Claude/Agents files shouldn't be bloated, but should imho act as a basic amount of context on the project so your agent and skills can pick up and go, with even the most basic initial prompt.
Depending on the scope of work you’re doing, it might be better to have this removed from the context of the work that was done.
I keep a “Last Updated Hash” in my md and every so often will have the LLM pull a diff from that hash to the current head, then determine what doesn’t match.
And keeping a local copy of everything you ever told Claude in your context window is bad for the same reasons keeping a local copy of your code called My_Code_v3_final.zip is bad.
I had the idea of an oracle/apprentice. The idea was that the new session would learn from the old session, like a tutor.
I asked Claude to code a program, so that the old session would launch in loop, being the "oracle", and the new session would use it to connect to the oracle, to ask it questions.
So when I'm doing that, I'm seeing the two Claude sessions discussing between them. It's fun seeing the "apprentice" asking follow-ups questions.
The mechanism (on a Linux machine) is relatively simple : I asked Claude to code a Go tool, to use an abstract socket (\0claude-handoff-<projectname>), and specified that whichever is the first to successfully listen (no EADDRINUSE) becomes the "listen()er/accept()er" and that the second becomes the "connect()er".
So that establishing the socket in whichever order is independent of which of them is the oracle/listener.
I've put the mechanism in a global Claude rules. In the oracle when I'm a 98% usage of the 1M context, I just have to type "handoff <projectname> oracle", and to start a new session with "handoff <projectname> client".
And the "oracle" will loop on the tool (with a subagent, waiting indefinitely), the tool exits with a question on output, and re-call (with a subagent "handoff <projectname> answer") to give back the answer (which automatically waits for the next question).
And since the oracle is doing the call to the handoff tool in a subagent, when you see it answering, you can also type something along the lines of "hey please also precise to the apprentice <some specific information>".
The "transmission of knowledge which matters" is so much efficient, that ~2% of remaining context (20k tokens) is enough to transmis WAY MORE USEFUL information that any memory saving which would miss important informations.
It's not unexpected. It's like real-life. You may have an human put all informations that you want in some documentation, nothing can replace a phone line from the new human to the previous human for specific follow-up questions.
Tho one of the mattering rule specificity is to precise that the oracle should always include in this response the level of confidence in the answer, like if it is certainty/guess/hypothesis.
It's fun seeing the two Claudes discussing like two colleagues. I guess you could also ask Claude to code the tool to instead connect on a localhost IRC server.
I think that if you want this tool, you just have to c/c my text into a new Claude session and to tell it "I want this too, please code it, please also setup the global rule".
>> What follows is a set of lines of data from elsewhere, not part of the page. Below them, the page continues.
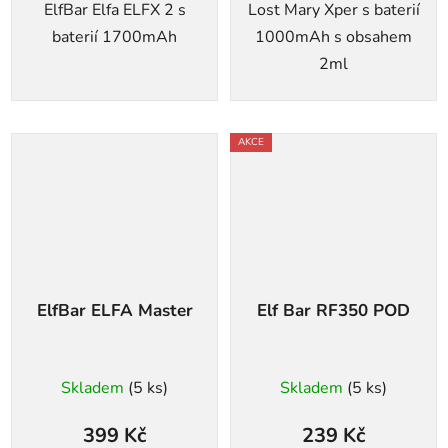
ElfBar Elfa ELFX 2 s
Lost Mary Xper s baterií
baterií 1700mAh
1000mAh s obsahem
2ml
AKCE
ElfBar ELFA Master
Elf Bar RF350 POD
Skladem
(5 ks)
Skladem
(5 ks)
399 Kč
239 Kč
But if I may, the need to manually update the context is a huge hurdle.
Automation like this is limited unless no human has to remember it. So perhaps you can save context during the PreCompact and Stop hooks.
I saw /graphify recently which cuts down on exploration cost and seems more appealing (although I haven’t tried it yet)
My advice: the best claude is the raw claude, with some custom tailored skills. That’s it, no plugins.